Chart of the Day: An example of the 'Critical few' KPIs
To coincide with the release of an enhancement to our RACE digital marketing dashboard, today's Chart of the Day isn't published research around digital marketing. Instead, it's what I think is a nice, practical example of achieving focus through a marketing dashboard:
The visual dashboard above is a well-known dashboard example, taken from the well-regarded source of sharing approaches to managing Digital Business - the UK government's digital service.
Their article explains that when they're building a digital-by-default service like Carer’s Allowance, their team is continuously designing, testing and releasing changes to the live service to improve it and better meet user needs against critical KPIs of which standard usability measures like completion rate, user satisfaction and time to complete are most important.
They explain that, as a team, testing innovation they're moving away from detailed analytics reports to performance dashboards:
"Analytics reports have their place but they don’t help agile product teams make informed decisions while moving fast. We prioritise and release changes every 2 weeks and need to know quickly how the latest changes are performing.

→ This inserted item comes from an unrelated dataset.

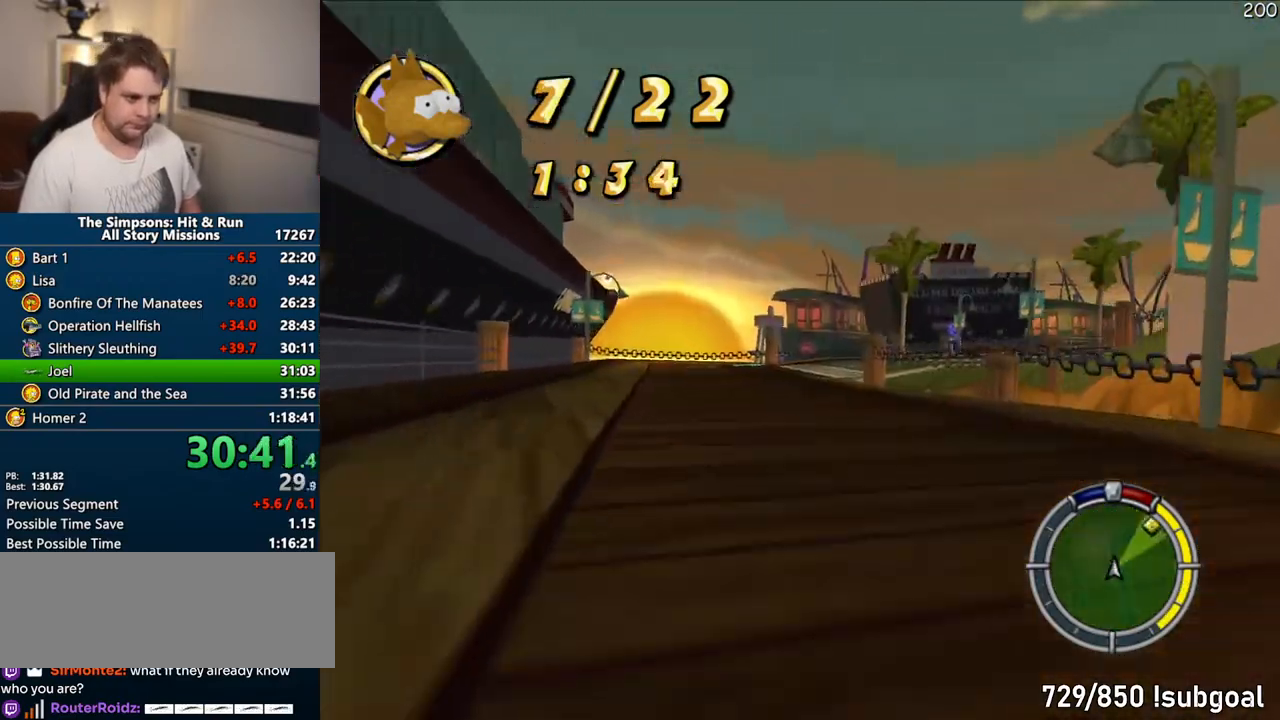
{"buttons": ["CROSS"], "left_stick": "right", "right_stick": "center", "events": [[133, "left_stick", "right"], [333, "left_stick", "center"], [467, "left_stick", "right"]]}
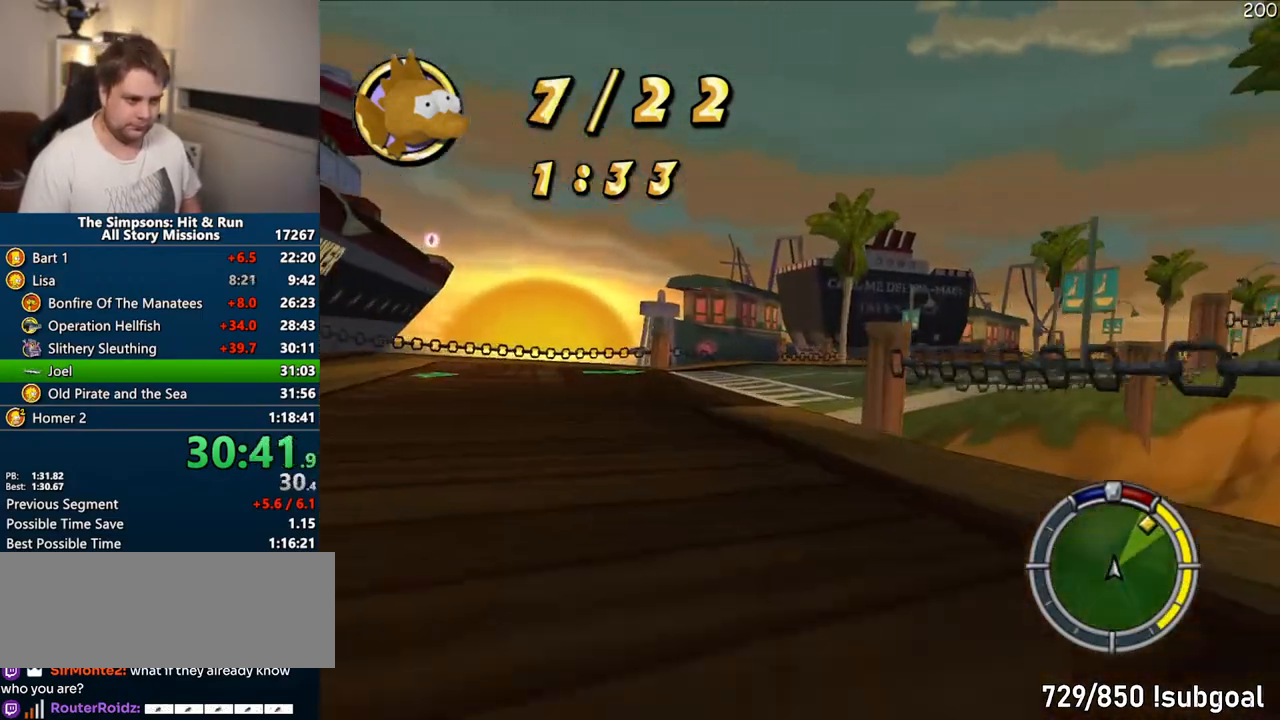
{"buttons": ["CROSS"], "left_stick": "right", "right_stick": "center", "events": [[333, "left_stick", "center"], [433, "left_stick", "right"]]}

Key metrics are data points that change over time depending on how well the service is meeting user needs. They relate directly to how easy, quick, or understandable the transaction is for users".
That's an approach to measurement and improvement which applies equally to commercial businesses and it certainly informs our approach to testing and use of dashboards for weekly and monthly reporting and review. In our main member's dashboard for Google Analytics we have selected just 4 measures for each part of the RACE funnel from the many, many measures available in Google Analytics and channel measures for each are shown in a drill-down.